Sulla Rotazione di Mercurio—Di G. V. Schiaparelli.
Schiaparelli first put astronomy on the right track. By attempting daylight observations of the planet, not toward night, but actually at midday, he made some remarkable discoveries, and though he did not detect the hitherto erroneous values of the volume, the mass, or the density, his method of observation paved the way for their ascertainment. What he sought, and found, was evidence of markings upon the disk by which the planet’s time of rotation might be determined. Up to then, Schroeter’s value of about twenty-four hours had been accepted, on very slender evidence indeed, and passed into all the books. But when the planet came to be observed by noon, very definite markings stood out on its face, which showed its rotation to take place, not in twenty-four hours, but in eighty-eight days. By a persistence equal to his able choice of observing time, he established this beyond dispute. He proved the revolutionizing fact that Mercury’s periods of rotation and of revolution were the same.
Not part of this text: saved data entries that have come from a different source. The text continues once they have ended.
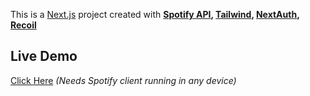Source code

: This is a [Next.js](https://nextjs.org/) project created with **[Spotify API](https://developer.spotify.com/), [Tailwind](https://tailwindcss.com/), [NextAuth](https://next-auth.js.org/), [Recoil](https://recoiljs.org/)**

## Live Demo

[Click Here](https://spotify-next-fe-clone.vercel.app/) *(Needs Spotify client running in any device)*

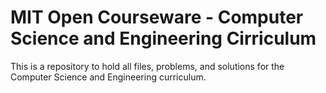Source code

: # MIT Open Courseware - Computer Science and Engineering Cirriculum
This is a repository to hold all files, problems, and solutions for the Computer Science and Engineering curriculum.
He detected, too, the evidence in the position of the markings of the planet’s great libratory swing due to the eccentricity of its orbit, a result as remarkable as a feat of observation as it was conclusive as a proof.
If Schiaparelli had never done any other astronomical work, this study of Mercury would have placed him as the first observer of his day. For the observations are so difficult that the planet not only baffled all his predecessors, but has foiled many since who are credited with being observers of eminence.
In 1896 the study of Mercury was taken up at the Lowell Observatory in Arizona along the same lines that had proved so successful with Schiaparelli, but without using his observations as guide. Indeed, his papers had not then been read there. The two conclusions were, therefore, independent of one another. The outcome was a complete corroboration and an extension of Schiaparelli’s work. We shall begin with the consideration of the most fundamental point. In the clear and steady air of Flagstaff, permitting of measurement of his disk up to within a few degrees of the Sun, Mercury was found to be much larger than previously thought.
Instead of a diameter of three thousand miles he proved to have one of thirty-four hundred, making his volume nearly half as large again as had been credited him. These measures bore intrinsic evidence of their trustworthiness in an interesting manner, and at the same time produced internal testimony that accounted for the smallness of previous determinations. Measures heretofore had been made, usually if not invariably, either when the planet transited the Sun or when it exhibited a pronounced phase. Now in both these cases the planet looks smaller than it is. In the first case this is due to irradiation, the surrounding disk of the Sun encroaching both to the eye and to the camera upon the silhouette of Mercury. And this inevitable effect had not been allowed for in the measures. In the second case the horns of the planet never seem to extend quite to their true position. This was rendered evident by the Flagstaff series of measures, which began when the planet was a half-moon and continued till it was almost full. As it did so, the values for the diameter steadily increased, even after irradiation was allowed for, although this against the brilliant background of the noonday sky must have been exceeding small, and tended in part to be diminished as the planet attained the full, because of its consequent nearing of the Sun. The measures thus explained themselves and vouched for their own accuracy.[3]
Then came a curious bit of unexpected proof to corroborate them. In his “Astronomical Constants,”[4] published but a short time before, Newcomb had detected a systematic error in the right ascensions of Mercury which he was not able to explain. By diligent mousing that eminent computer had discovered that Mercury was registered by observers too far from the Sun on whichever side of him it happened to be, and in proportion roughly not to its distance off but to the phase the planet exhibited. When the disk was a crescent the discrepancy between observation and theory was large, and thence decreased as the planet passed to the full. He suspected the cause, and would have found it had he not considered the diametral measures of the planet too well assured to permit of doubt. As it was, he neglected a factor which has vitiated almost all the observations made on the planets up to within a few years, the correction for irradiation. This was the case here. The received measures, beginning with Bradley and ending with Todd, had almost without exception been made in transit, and, as no regard had been paid to the contracting effect of irradiation, had been invalidated in consequence. The new method supplied almost exactly the amount needed to explain the right ascensions, a second of arc, and in precise accordance with the place which the discrepancy demanded.
About the mass there has been, and still is, great uncertainty. This is because it can only be found from the perturbing effect it has on Venus, the Earth, or Encke’s comet. Modern determinations, however, are smaller than the older ones; thus Backlund in 1894 got from the effect on Encke’s comet only one-half the mass that Encke had, fifty-three years before. Probably the most reliable information comes from Venus, which Tisserand found to give for Mercury ¹/₇₁₀₀₀₀₀ of the mass of the Sun, or ¹/₂₁ of the mass of the Earth. If we take ¹/₇₀₀₀₀₀₀ as the nearest round number, we find the planet’s density to be 0.66 that of the Earth.